In between missions, players are thrown into the ‘Town’; an environment where you can interact with characters from the show, increase friendship ranks, buy gear, equip skills, and conduct survey missions. It’s a welcomed addition, albeit rudimentary at best. Talking to your friends is fun, and whilst the conversations don’t reveal any mind-blowing revelations about the characters, it was still nice to chat with them and experience a little more of their quirky personalities. Actions performed with individual characters in the fields of battle (rescuing, commanding etc), as well as general conversing in the town, will sometimes attribute a skill to your character. These skills are mostly throw-away stat buffs, though there are a couple that give your character a bit more combat variety. The amount of skills you can equip is dependent on your character’s level which will increase over the course of the game as you garner experience from completing missions, which are attributed a rank up to S, and SS at endgame.
Whilst upgrading and buying new gear can be fun, it isn’t until the end game (post-18 hours or so) that variation in equipment and their ‘niche’ uses are actually relevant. Similarly, each piece of gear uses different materials, which means that there’s usually one piece of equipment which is obviously the best choice because you’ve gained access to the materials for it, before the materials that you would use to upgrade one of its contenders. As such, throughout a lot of the game, I found myself using equipment I didn’t really want to use because they had the highest damage or air-boost etc. However, upon completion of the AOT2, the game’s Inferno mode (essentially New Game Plus) opens up, along with more equipment and the opportunity to max out every item, giving them a more competitive edge.
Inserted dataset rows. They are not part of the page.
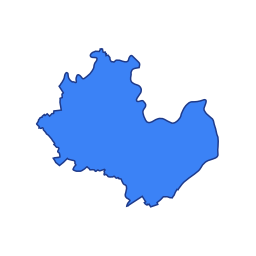 the district of Yen Phong, Bắc Ninh, Vietnam, rotated 50°
{"feature_id": "81297802B41688796411548", "entity_name": "Yen Phong", "entity_type": "district", "adm_level": 2, "iso_a3": "VNM", "parent_name": "Vietnam", "parent_adm1": "Bắc Ninh", "projection": "natural_earth1", "projection_center": [105.961, 21.21], "detail": "fine", "context": "isolated", "style": "filled", "palette": "blue", "viewbox_px": 256, "rotation_deg": 50, "n_neighbors": 0, "source": "geoboundaries", "source_scale": "gbopen_adm2", "svg_char_len": 5788}
<svg xmlns="http://www.w3.org/2000/svg" viewBox="0 0 256 256"><g transform="rotate(50 128 128)"><path d="M207.5,129.4L207.0,128.1L205.8,123.0L205.4,120.2L205.4,118.7L205.5,113.4L206.0,106.7L206.1,101.7L205.9,99.9L205.1,97.2L204.2,94.6L203.9,91.1L203.9,90.3L204.4,87.6L206.2,83.1L207.2,80.2L207.3,79.1L207.3,78.2L207.1,77.6L206.9,77.0L206.3,76.3L202.3,73.2L200.2,71.1L196.1,67.4L192.8,65.0L189.9,64.0L184.9,61.4L180.6,59.6L177.3,57.9L175.4,57.5L171.1,58.2L167.8,58.7L166.2,58.7L163.4,58.3L162.0,57.4L161.3,56.4L159.2,52.8L158.5,51.8L158.1,51.3L157.0,50.5L156.6,50.5L156.1,50.7L155.7,51.0L155.3,51.4L153.8,55.1L152.3,57.9L150.6,60.3L148.6,62.8L148.2,64.0L147.9,65.0L147.9,67.4L148.1,69.4L148.8,72.2L149.8,74.6L151.5,78.1L152.9,80.0L153.6,81.5L153.9,82.9L154.2,84.4L154.3,85.9L154.1,88.4L153.6,89.7L153.2,90.4L152.5,91.2L150.9,92.0L148.3,93.2L144.9,94.5L143.0,95.5L141.8,96.8L141.2,97.4L140.7,98.1L140.1,99.4L139.4,101.5L138.7,105.5L137.9,107.7L137.2,108.6L136.5,109.1L135.5,109.6L133.3,109.5L129.3,108.4L126.5,107.1L125.1,106.2L124.1,104.8L123.8,103.9L123.3,102.2L122.9,101.0L122.4,100.3L121.9,99.8L121.2,99.3L119.7,99.0L117.1,99.0L116.5,99.2L115.8,100.0L114.6,102.7L113.7,103.7L113.3,103.9L113.0,103.9L112.3,103.7L111.8,103.4L111.5,102.9L110.9,101.7L109.1,95.5L108.2,94.2L107.0,93.1L106.0,92.6L105.1,92.4L104.0,92.3L103.0,92.4L101.6,92.9L98.6,94.7L96.2,95.5L95.3,95.7L93.7,95.4L92.5,94.8L91.1,93.6L89.1,91.3L87.4,90.0L86.8,88.9L86.4,88.2L86.2,87.7L86.1,86.6L86.3,85.5L86.9,84.1L88.9,80.6L88.5,80.3L87.9,79.4L87.2,78.6L86.8,78.2L85.7,77.6L83.8,77.6L75.6,78.4L74.8,78.7L74.4,79.3L74.4,80.5L75.0,82.1L76.1,83.8L76.6,84.6L76.6,85.8L76.2,86.8L75.2,87.9L73.2,89.4L70.7,90.9L68.7,93.1L68.4,93.6L68.4,96.4L67.5,97.1L66.8,97.8L66.5,98.1L65.7,98.1L64.3,97.8L63.7,97.6L62.7,96.8L62.2,96.6L59.3,96.5L58.4,98.3L57.2,97.0L56.9,97.5L55.7,96.8L55.0,96.7L54.8,97.6L53.8,98.3L51.1,96.8L50.4,97.3L50.6,97.6L49.6,98.4L50.1,99.0L50.4,99.5L50.5,99.9L50.9,100.8L48.2,103.7L48.1,104.6L47.5,105.9L47.3,107.8L47.6,109.4L48.4,110.4L49.4,110.7L50.8,110.1L53.5,107.3L54.4,107.0L55.0,107.2L55.9,108.2L56.5,109.7L56.8,111.2L57.3,112.3L58.2,113.7L59.6,115.2L60.4,116.6L61.2,118.8L62.0,122.2L62.1,126.5L61.9,129.8L61.4,130.8L60.5,131.1L59.1,131.0L56.9,131.1L55.4,131.7L55.0,132.3L54.9,133.0L55.3,133.9L56.3,135.5L56.7,135.9L57.2,136.4L59.2,137.7L59.6,138.2L59.7,138.4L59.6,138.8L59.2,139.2L58.7,139.5L58.0,139.8L57.6,140.1L57.0,140.9L56.6,141.1L56.2,141.3L54.5,141.6L52.4,141.5L51.0,141.1L49.1,140.0L48.3,139.4L47.6,139.0L47.1,139.0L46.2,139.3L46.0,139.7L46.0,140.5L46.4,141.7L47.3,143.0L48.2,144.1L48.8,144.9L49.5,146.3L50.6,149.2L50.9,150.6L51.6,152.7L51.7,153.9L59.5,154.9L59.6,156.7L59.7,156.9L62.3,158.7L62.4,158.8L61.6,160.9L61.8,161.2L62.1,161.3L62.5,161.6L64.6,163.6L66.1,164.5L71.4,167.6L67.3,173.8L67.8,174.3L68.8,175.3L69.0,175.7L68.2,176.8L68.1,177.2L68.2,177.8L68.5,180.4L65.2,180.8L65.1,183.5L63.9,183.5L63.9,183.9L63.9,186.1L64.1,186.6L64.5,187.0L64.1,187.5L63.9,187.8L63.9,188.4L63.7,189.0L63.7,189.3L64.1,190.0L64.3,191.3L64.5,191.6L64.8,191.8L65.1,192.2L65.4,193.0L65.8,194.3L66.1,195.3L66.3,195.4L66.6,195.5L67.8,195.3L68.3,195.4L68.6,195.3L69.1,195.2L69.7,195.1L70.4,195.8L70.7,196.2L71.1,195.7L72.1,195.2L72.3,195.0L72.5,194.7L72.6,193.9L72.8,193.4L73.1,193.2L74.0,193.3L74.3,193.4L74.5,193.6L74.7,193.9L75.1,194.0L78.6,193.9L79.8,194.2L80.4,194.2L80.7,194.0L82.6,193.6L84.4,193.6L87.7,193.6L88.6,193.8L89.4,193.9L91.1,193.9L92.1,194.0L92.8,194.2L92.9,194.3L92.9,194.5L92.9,195.2L93.0,195.4L94.6,195.1L95.3,195.2L95.9,195.2L96.7,195.1L97.1,194.9L97.6,194.4L98.3,193.9L98.9,193.9L99.3,194.2L99.8,194.9L100.4,196.3L100.8,196.9L101.3,197.1L101.8,197.1L102.7,196.8L103.3,196.8L105.1,197.8L105.6,198.1L106.4,198.8L106.0,199.5L105.8,200.3L105.7,200.7L105.0,201.1L104.6,202.1L103.8,203.0L103.1,204.7L103.9,204.8L105.8,205.0L108.0,205.5L112.7,204.6L112.8,199.5L112.3,194.0L113.4,193.9L114.1,193.4L116.1,192.0L117.9,190.6L118.4,190.3L118.8,190.1L119.3,190.2L120.0,190.5L120.8,191.3L121.3,191.5L122.5,191.6L122.8,191.7L123.0,193.3L123.2,194.2L123.5,195.0L124.2,196.5L124.5,196.8L124.9,196.8L125.4,196.7L125.7,196.5L127.0,195.9L128.1,195.1L129.3,193.6L130.4,192.3L130.7,191.7L131.0,190.7L131.2,189.2L131.4,187.6L131.3,184.8L131.3,184.5L131.4,184.3L131.7,184.2L132.3,184.2L133.2,184.1L133.8,183.8L134.1,183.8L135.3,184.1L135.6,184.0L136.2,183.3L137.1,182.0L137.7,181.4L138.6,180.7L139.4,180.7L140.0,180.9L140.5,180.5L140.6,179.9L140.6,178.7L140.7,178.3L140.9,178.0L142.2,177.5L142.5,177.3L142.7,177.1L143.0,176.5L143.9,174.1L144.2,173.4L144.4,172.9L144.6,172.6L145.0,172.5L145.4,172.7L145.6,173.0L145.7,173.7L145.8,174.0L146.0,174.3L146.9,174.6L147.2,174.7L147.8,175.9L148.2,176.2L148.5,176.3L148.8,176.2L149.0,175.9L149.1,175.2L149.2,174.9L149.4,174.7L150.6,174.5L151.1,174.3L152.0,174.5L152.5,174.4L153.2,174.0L154.2,173.0L155.0,171.9L155.6,171.2L155.8,170.6L155.9,169.9L156.3,169.5L157.0,169.4L157.8,169.5L158.3,169.4L158.8,169.2L159.1,168.9L159.5,167.6L159.7,167.4L160.1,167.3L160.4,167.7L160.7,167.7L161.2,167.4L161.4,167.2L161.6,166.9L161.9,166.8L162.3,166.3L162.5,166.1L163.0,166.2L163.3,166.2L163.9,166.5L164.8,166.8L165.3,166.8L165.6,166.9L166.2,167.2L167.0,167.3L167.8,167.4L169.1,167.2L169.6,166.8L170.0,166.6L170.9,166.5L171.9,166.9L173.5,168.0L175.8,170.9L177.1,172.8L178.1,173.6L179.0,174.0L180.8,174.0L182.7,173.3L184.3,173.0L184.8,173.1L185.0,173.4L185.1,174.6L185.4,176.2L186.0,177.6L186.6,178.6L187.1,179.2L187.7,177.8L187.6,176.5L189.5,161.0L195.9,161.9L195.7,163.5L197.1,163.6L198.8,163.2L199.0,162.1L199.6,162.2L199.9,160.8L203.0,161.3L205.7,154.3L203.8,153.7L203.9,149.4L203.4,145.1L204.5,143.8L205.9,142.1L207.5,141.1L208.2,140.8L210.0,138.9L209.4,137.6L209.3,136.7L209.1,135.9L207.9,133.6L207.5,132.7L206.5,129.9L207.5,129.4Z" fill="#3b82f6" stroke="#1e3a8a" stroke-width="1.5"/></g></svg>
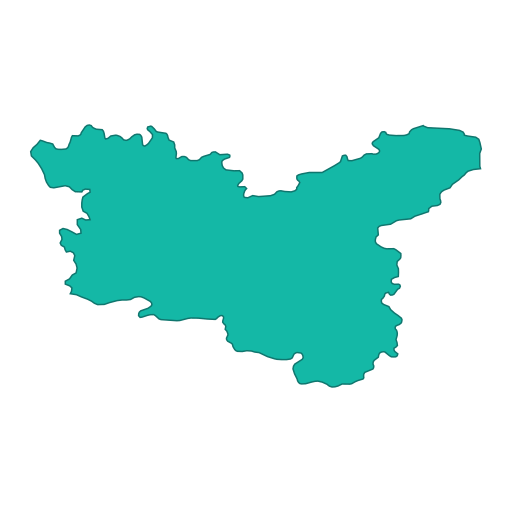 the district of Vileyka, Minsk, Belarus
{"feature_id": "67162791B71807573158689", "entity_name": "Vileyka", "entity_type": "district", "adm_level": 2, "iso_a3": "BLR", "parent_name": "Belarus", "parent_adm1": "Minsk", "projection": "natural_earth1", "projection_center": [27.139, 54.501], "detail": "fine", "context": "isolated", "style": "filled", "palette": "teal", "viewbox_px": 512, "rotation_deg": 0, "n_neighbors": 0, "source": "geoboundaries", "source_scale": "gbopen_adm2", "svg_char_len": 6021}
<svg xmlns="http://www.w3.org/2000/svg" viewBox="0 0 512 512"><path d="M70.3,293.7L76.5,294.7L81.4,296.9L87.6,299.2L91.6,301.2L94.3,303.2L97.6,304.6L104.3,304.4L109.5,302.6L117.1,300.6L121.9,300.0L126.3,300.0L130.5,299.5L134.5,297.3L138.7,296.6L141.1,296.8L144.2,298.0L150.3,301.4L151.6,303.0L151.9,304.8L151.0,306.2L148.0,308.3L140.8,310.8L139.3,312.2L138.7,313.7L138.6,315.7L140.1,317.4L142.1,317.1L147.6,315.3L150.2,314.7L153.8,314.6L155.4,315.6L159.0,318.9L161.0,319.6L176.9,320.7L179.8,320.5L187.9,318.4L190.8,318.0L198.1,318.1L207.3,319.0L215.3,319.4L216.7,318.5L217.5,317.5L219.6,316.0L221.1,315.5L222.5,315.7L223.5,316.9L223.6,318.0L222.8,320.9L222.7,322.2L224.1,324.1L224.9,324.5L225.8,326.4L225.2,329.3L226.9,331.2L227.9,333.9L227.9,335.0L226.5,338.1L226.5,339.1L226.9,340.1L227.7,341.2L231.3,343.2L232.4,344.2L233.0,346.6L234.7,349.5L235.8,350.6L237.3,351.3L242.2,351.5L246.8,350.7L251.4,351.0L254.6,352.0L259.1,352.6L267.5,356.6L274.6,358.8L277.0,359.3L282.0,359.6L286.4,359.6L290.5,359.0L292.2,357.9L294.0,354.1L295.5,353.0L297.0,352.5L300.9,353.0L301.9,353.8L302.8,355.4L303.2,357.5L302.3,359.3L294.8,364.1L293.5,366.2L293.0,368.9L294.6,373.9L297.1,378.9L297.6,380.8L298.6,382.5L300.0,383.6L301.7,383.9L305.7,383.7L311.8,382.0L315.0,381.3L317.8,381.1L322.2,382.1L327.3,384.4L328.3,385.4L329.6,386.2L332.0,387.0L335.0,386.8L338.0,386.0L342.1,384.0L349.9,384.1L351.7,383.7L355.0,381.8L358.0,380.5L363.0,379.0L363.8,377.8L363.6,375.9L363.8,373.9L364.9,372.3L372.9,369.0L373.6,367.7L373.8,366.0L373.0,364.0L373.2,362.0L374.1,360.4L378.3,357.2L378.8,354.5L379.8,352.9L381.5,352.0L383.7,351.7L384.9,352.0L389.6,355.8L391.3,356.8L393.9,356.9L395.8,356.8L397.2,355.8L397.8,353.9L394.8,351.5L394.0,350.0L394.0,348.2L396.0,347.0L397.4,345.5L397.0,342.5L396.0,339.6L397.1,335.7L397.3,333.8L397.1,332.0L396.5,330.2L395.5,329.2L395.1,327.9L395.5,326.3L397.3,325.2L398.9,324.7L400.9,323.3L401.6,322.2L402.0,319.8L401.4,318.2L397.9,315.4L394.5,313.1L390.6,309.6L388.9,306.6L383.9,304.6L381.8,303.1L381.3,301.1L381.5,299.4L382.9,298.2L384.4,296.0L384.7,294.3L385.6,293.1L388.5,292.3L389.4,294.1L390.6,295.1L392.3,295.0L393.9,294.3L397.6,289.3L399.5,288.2L400.3,286.4L399.9,285.0L398.7,284.2L394.3,284.3L392.2,283.5L391.2,282.0L391.4,279.3L394.6,277.5L398.3,276.5L398.5,272.5L398.4,268.7L396.8,265.0L397.2,261.5L399.9,259.0L400.7,257.8L400.9,255.7L400.8,253.5L395.8,249.7L393.8,248.7L386.7,248.8L384.2,248.3L381.1,246.9L376.5,243.8L375.4,241.9L375.3,239.9L376.0,237.0L378.3,234.9L377.7,227.9L379.2,226.3L381.3,225.5L390.6,224.2L396.5,220.7L399.1,220.0L410.7,218.8L414.9,216.2L428.4,211.7L428.7,210.1L428.7,208.6L431.9,206.2L437.4,205.5L440.0,204.3L440.8,202.5L440.6,200.7L439.9,198.8L439.8,194.3L441.0,192.4L442.0,191.4L444.2,190.0L450.0,187.8L452.4,184.3L458.7,179.9L461.9,176.8L464.3,175.0L466.1,172.8L468.0,171.2L473.4,169.5L480.5,168.7L479.8,166.3L479.7,153.4L481.3,149.0L479.9,142.6L478.8,139.3L475.7,137.2L467.5,136.0L464.4,135.2L464.2,133.9L463.1,132.1L459.5,130.4L449.6,128.8L427.6,127.7L423.4,126.0L423.2,125.6L413.4,128.7L411.5,129.8L409.6,131.9L409.1,133.7L406.6,134.9L404.0,135.5L396.0,135.6L389.3,135.1L386.7,134.3L386.0,133.3L385.8,132.4L384.2,131.7L382.0,131.9L380.6,133.3L378.8,137.8L373.4,141.5L372.5,142.5L372.2,143.8L373.4,145.7L378.7,149.2L379.5,150.4L379.5,151.6L378.9,152.6L377.5,153.5L376.1,154.1L373.3,154.2L371.9,153.7L366.4,153.9L364.1,155.1L362.4,157.0L360.4,158.3L351.9,160.7L348.3,160.6L347.7,159.6L346.9,156.6L345.7,155.2L344.1,155.3L342.4,155.9L340.5,161.6L339.3,162.7L334.6,165.6L322.2,172.5L309.2,172.5L301.8,173.9L298.7,174.8L297.0,175.8L296.8,176.9L296.9,178.9L297.6,180.1L299.0,181.2L299.8,182.6L298.0,185.9L296.7,187.6L296.7,189.3L294.9,190.8L291.2,191.9L284.7,191.5L281.0,190.8L279.1,190.9L277.0,191.7L274.5,194.3L270.6,195.7L258.6,196.6L252.7,195.6L247.8,197.8L244.6,197.4L244.0,196.9L243.6,195.5L243.7,193.8L244.7,190.9L245.5,189.7L246.6,188.6L245.6,187.5L244.7,186.7L239.5,186.9L237.8,186.4L237.7,185.3L238.8,183.5L241.8,180.8L242.8,179.1L242.8,175.0L242.1,173.0L239.6,170.7L234.0,170.8L226.0,169.9L223.5,168.0L222.2,165.5L221.8,162.9L221.9,161.3L223.0,160.1L224.5,159.1L229.5,157.4L229.9,156.1L229.7,155.1L227.5,154.2L219.8,154.7L215.4,151.9L213.3,152.0L211.8,152.5L210.2,154.4L203.9,156.3L201.6,157.3L199.4,159.7L197.2,160.6L190.6,160.6L188.6,159.7L186.5,157.4L184.7,156.6L183.1,156.5L181.7,156.6L178.3,158.6L176.4,158.6L175.9,157.6L176.4,153.5L176.2,151.5L174.7,147.9L174.7,144.9L173.7,142.0L169.1,140.1L168.0,137.5L167.6,135.6L166.9,134.2L165.9,133.3L157.6,132.0L156.2,131.4L154.3,128.9L151.8,126.5L150.8,126.1L147.7,127.0L147.2,128.7L147.9,130.0L149.8,131.5L152.5,134.6L152.4,137.8L148.6,143.3L147.2,144.6L144.8,146.1L143.3,145.6L142.6,144.6L141.8,137.3L141.4,136.3L140.4,135.0L139.6,134.4L137.0,134.2L134.6,134.8L131.8,136.8L129.7,138.9L126.9,140.3L125.5,140.3L123.6,139.8L121.8,137.8L119.9,136.4L116.8,135.3L115.5,135.2L110.8,136.0L108.1,138.3L105.7,139.0L104.9,138.1L104.1,133.4L103.4,131.2L102.2,129.7L96.2,129.2L93.4,127.9L92.4,127.2L91.2,125.6L89.3,125.0L87.2,125.4L85.2,126.9L81.3,132.7L80.8,134.3L79.8,135.2L78.1,135.9L72.4,135.7L71.5,137.3L70.1,142.3L69.1,144.3L68.4,146.6L67.5,147.9L65.9,149.0L61.3,149.4L58.0,149.3L55.9,148.8L54.5,147.3L52.7,144.0L49.4,143.0L47.0,142.6L42.8,141.0L40.3,140.3L37.0,144.4L33.2,147.7L30.7,151.6L31.4,155.9L35.5,160.0L38.3,163.4L41.7,168.8L44.5,174.7L45.2,178.5L46.5,182.1L48.6,185.5L50.3,187.3L53.8,187.8L65.2,185.7L69.4,186.8L72.1,189.6L75.3,191.7L81.8,191.9L82.9,190.1L85.3,189.1L89.8,189.4L90.1,192.2L87.4,193.7L82.9,197.1L82.2,199.9L81.8,203.0L81.8,207.1L83.2,211.2L87.0,213.3L89.0,216.7L90.1,219.7L85.6,220.0L81.8,218.2L77.3,219.7L77.3,224.6L80.7,229.5L81.0,233.2L76.5,234.4L72.0,231.9L67.2,229.5L63.0,228.5L59.6,230.3L59.6,233.2L61.6,236.5L62.0,239.3L60.2,243.0L61.3,245.3L64.4,247.1L65.1,249.7L66.4,252.0L70.3,251.2L73.4,252.8L74.8,255.6L73.7,260.3L76.1,264.1L77.1,268.0L76.1,272.9L72.3,275.0L69.5,278.9L65.3,281.2L65.3,284.1L69.8,285.9L71.9,287.9L71.5,291.3L70.3,293.7Z" fill="#14b8a6" stroke="#0f766e" stroke-width="1.5"/></svg>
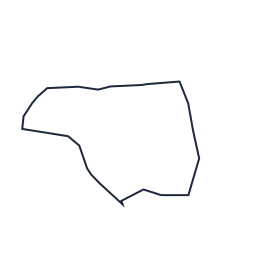 Dong-gu [East District], South Jeolla, South Korea (Equal Earth projection), rotated 310°
{"feature_id": "91817680B89733153975870", "entity_name": "Dong-gu [East District]", "entity_type": "district", "adm_level": 2, "iso_a3": "KOR", "parent_name": "South Korea", "parent_adm1": "South Jeolla", "projection": "equal_earth", "projection_center": [126.949, 35.114], "detail": "fine", "context": "isolated", "style": "outline", "palette": "slate", "viewbox_px": 256, "rotation_deg": 310, "n_neighbors": 0, "source": "geoboundaries", "source_scale": "gbopen_adm2", "svg_char_len": 465}
<svg xmlns="http://www.w3.org/2000/svg" viewBox="0 0 256 256"><g transform="rotate(310 128 128)"><path d="M185.5,158.4L196.7,137.6L174.0,114.5L169.7,110.8L148.7,88.0L138.2,80.4L127.6,63.3L113.6,48.1L106.6,40.5L94.3,38.6L89.1,38.6L85.5,38.6L69.8,40.5L59.3,47.6L83.2,87.4L83.2,102.0L70.8,122.6L68.6,129.9L67.4,142.1L66.0,173.0L68.0,169.8L90.8,179.3L97.8,196.4L115.4,217.4L150.4,202.1L168.0,179.3L185.5,158.4Z" fill="none" stroke="#1e293b" stroke-width="2"/></g></svg>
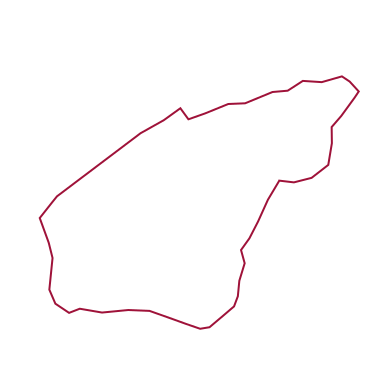 Richmond, New York, United States of America, rotated 191°
{"feature_id": "52423323B38635571773884", "entity_name": "Richmond", "entity_type": "district", "adm_level": 2, "iso_a3": "USA", "parent_name": "United States of America", "parent_adm1": "New York", "projection": "equal_earth", "projection_center": [-74.171, 40.574], "detail": "fine", "context": "isolated", "style": "outline", "palette": "rose", "viewbox_px": 384, "rotation_deg": 191, "n_neighbors": 0, "source": "geoboundaries", "source_scale": "gbopen_adm2", "svg_char_len": 776}
<svg xmlns="http://www.w3.org/2000/svg" viewBox="0 0 384 384"><g transform="rotate(191 192 192)"><path d="M126.8,157.5L121.5,175.7L116.0,198.9L108.5,219.7L108.5,219.8L93.8,220.9L77.3,228.7L63.4,244.6L64.0,266.6L67.3,282.4L60.0,295.1L50.4,315.6L47.5,322.5L58.3,330.5L66.9,334.1L85.6,324.6L104.4,322.2L117.4,309.7L132.1,305.5L156.8,289.2L173.2,285.3L194.2,271.6L209.0,262.9L209.4,262.7L219.4,272.0L233.3,257.2L253.7,239.9L290.9,198.5L323.7,162.0L327.4,155.0L336.5,137.4L323.1,115.1L322.5,113.9L316.3,100.6L313.4,68.9L304.8,56.3L289.6,49.9L279.9,56.0L257.3,56.5L232.0,64.0L211.0,67.2L185.7,63.4L172.9,61.4L157.9,59.3L149.0,62.6L135.9,78.9L131.4,84.6L128.9,87.7L127.1,98.4L128.6,113.9L126.7,132.1L132.8,144.4L126.8,157.5Z" fill="none" stroke="#9f1239" stroke-width="2"/></g></svg>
Within the Story/Inferno Modes, there are also Survey missions, which act as unrelated side-battles that rise in difficulty as you complete more.
Given that I am reviewing AOT2 ahead of its release, I was unable to try any of the Coop or Multiplayer components, however, supposedly players will be able to hop into their friend’s story missions, and there is a competitive mode which pits teams of players against each other in a ‘who can kill the most within a certain time limit’ mode.
All in all, I thoroughly enjoyed the 18-hours I put into AOT2. If you aren’t a fan of the series, I can understand the shortcomings of the game being enough to turn you off, however, if (like me) you’re passionate about the original anime, there’s a wealth of fun to be had in this faithful video-game rendition. Unfortunately, a part of me will always wonder how good the game could have been, given an extra year in development.